» **ASSIGNED TASK**:
Your answer consists of the lines in the data that contain "test". Copy each of them.

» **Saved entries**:
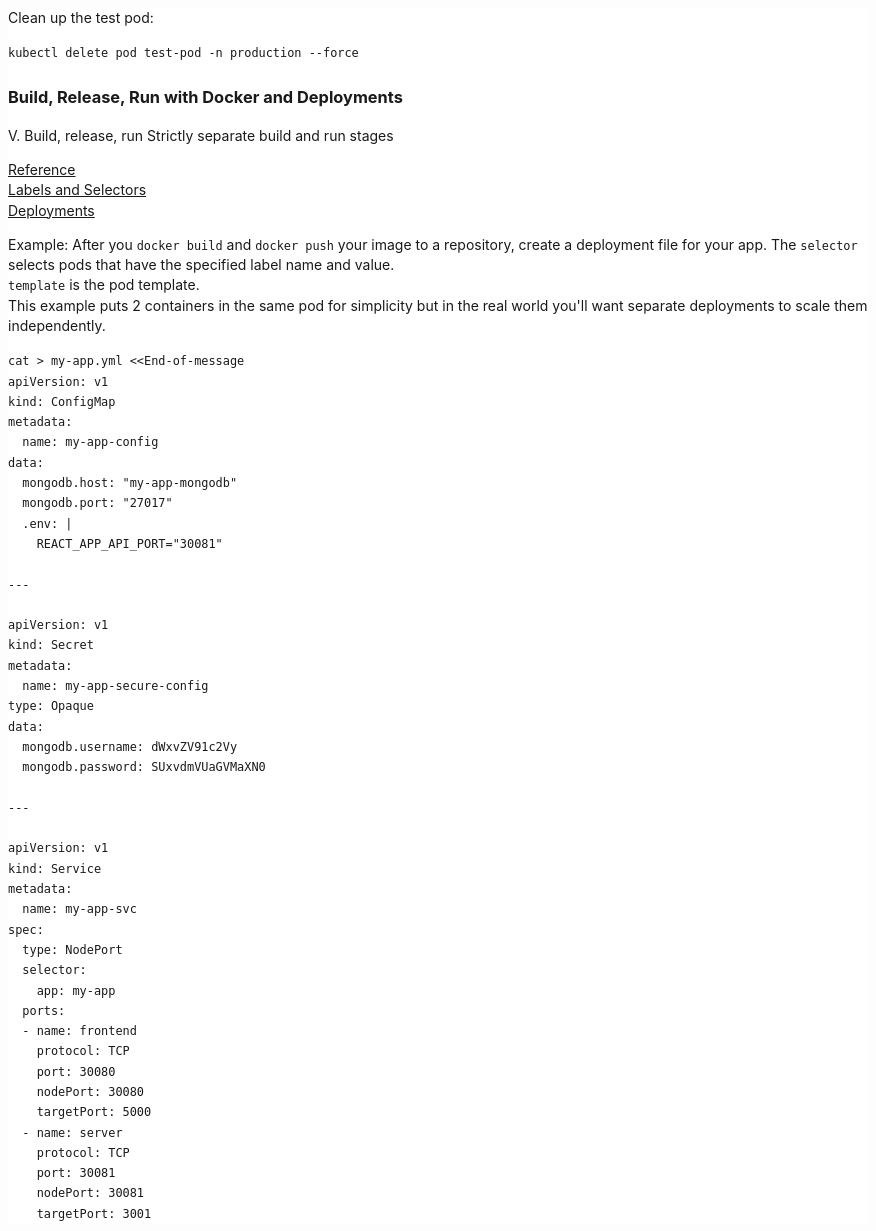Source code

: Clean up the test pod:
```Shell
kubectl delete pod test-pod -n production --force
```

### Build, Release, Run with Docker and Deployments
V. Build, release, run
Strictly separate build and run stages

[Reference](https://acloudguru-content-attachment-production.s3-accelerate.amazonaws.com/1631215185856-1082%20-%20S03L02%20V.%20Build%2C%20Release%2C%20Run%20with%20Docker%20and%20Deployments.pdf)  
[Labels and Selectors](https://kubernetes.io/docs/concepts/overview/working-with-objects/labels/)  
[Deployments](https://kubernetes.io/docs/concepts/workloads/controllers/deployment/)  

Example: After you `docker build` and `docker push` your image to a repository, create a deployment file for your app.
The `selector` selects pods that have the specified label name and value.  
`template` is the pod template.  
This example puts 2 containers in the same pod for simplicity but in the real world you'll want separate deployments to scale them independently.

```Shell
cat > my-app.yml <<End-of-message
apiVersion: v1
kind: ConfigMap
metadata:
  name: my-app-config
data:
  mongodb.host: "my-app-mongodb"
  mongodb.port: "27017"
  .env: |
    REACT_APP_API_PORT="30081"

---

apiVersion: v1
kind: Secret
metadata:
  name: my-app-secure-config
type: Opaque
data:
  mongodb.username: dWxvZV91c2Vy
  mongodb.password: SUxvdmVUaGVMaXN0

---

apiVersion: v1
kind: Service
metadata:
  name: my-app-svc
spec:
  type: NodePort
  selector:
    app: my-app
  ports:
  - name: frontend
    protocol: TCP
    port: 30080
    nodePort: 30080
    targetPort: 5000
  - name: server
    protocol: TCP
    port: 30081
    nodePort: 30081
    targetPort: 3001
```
...
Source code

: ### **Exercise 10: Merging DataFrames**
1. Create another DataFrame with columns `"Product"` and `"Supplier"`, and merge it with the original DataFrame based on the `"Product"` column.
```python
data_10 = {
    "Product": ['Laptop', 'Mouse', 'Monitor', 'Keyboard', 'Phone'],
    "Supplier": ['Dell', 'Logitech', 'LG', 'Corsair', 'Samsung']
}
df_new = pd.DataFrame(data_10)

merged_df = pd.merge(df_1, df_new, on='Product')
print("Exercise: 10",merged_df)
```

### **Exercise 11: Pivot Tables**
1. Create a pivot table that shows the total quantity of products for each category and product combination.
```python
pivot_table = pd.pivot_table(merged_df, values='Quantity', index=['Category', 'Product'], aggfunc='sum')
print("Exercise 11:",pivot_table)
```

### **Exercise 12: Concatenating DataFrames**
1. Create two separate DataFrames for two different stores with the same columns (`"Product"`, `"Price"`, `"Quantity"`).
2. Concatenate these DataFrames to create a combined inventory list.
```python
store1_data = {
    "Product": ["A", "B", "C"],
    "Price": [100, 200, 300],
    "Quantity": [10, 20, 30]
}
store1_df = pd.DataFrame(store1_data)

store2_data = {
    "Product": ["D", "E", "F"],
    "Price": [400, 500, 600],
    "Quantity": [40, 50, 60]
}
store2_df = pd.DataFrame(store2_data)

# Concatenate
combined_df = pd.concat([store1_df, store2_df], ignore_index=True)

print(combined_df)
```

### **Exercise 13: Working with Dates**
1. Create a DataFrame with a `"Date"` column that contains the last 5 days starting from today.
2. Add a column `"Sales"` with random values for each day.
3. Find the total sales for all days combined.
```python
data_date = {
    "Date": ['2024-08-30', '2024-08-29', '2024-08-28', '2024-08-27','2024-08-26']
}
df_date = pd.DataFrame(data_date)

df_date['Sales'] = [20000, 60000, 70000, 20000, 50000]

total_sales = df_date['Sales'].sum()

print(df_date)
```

» **ANSWER SECTION**:
: Clean up the test pod:
kubectl delete pod test-pod -n production --force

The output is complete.